Dataset entries:
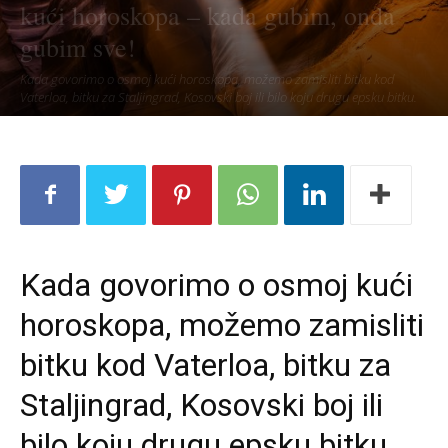
kući horoskopa – kada gubim, onda
gubim sve!
Kada govorimo o osmoj kući horoskopa, možemo zamisliti bitku kod
Vaterloa, bitku za Staljingrad, Kosovski boj ili bilo koju drugu epsku bitku.
Kada govorimo o osmoj kući
horoskopa, možemo zamisliti
bitku kod Vaterloa, bitku za
Staljingrad, Kosovski boj ili
bilo koju drugu epsku bitku.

TASK DESCRIPTION: Render each line of the entries above as a string in a JSON list, one string per line, with blank lines omitted. Leave the pictures out of the answer.

RESULT FOR THIS EXERCISE:
[
  "kući horoskopa – kada gubim, onda",
  "gubim sve!",
  "Kada govorimo o osmoj kući horoskopa, možemo zamisliti bitku kod",
  "Vaterloa, bitku za Staljingrad, Kosovski boj ili bilo koju drugu epsku bitku.",
  "Kada govorimo o osmoj kući",
  "horoskopa, možemo zamisliti",
  "bitku kod Vaterloa, bitku za",
  "Staljingrad, Kosovski boj ili",
  "bilo koju drugu epsku bitku."
]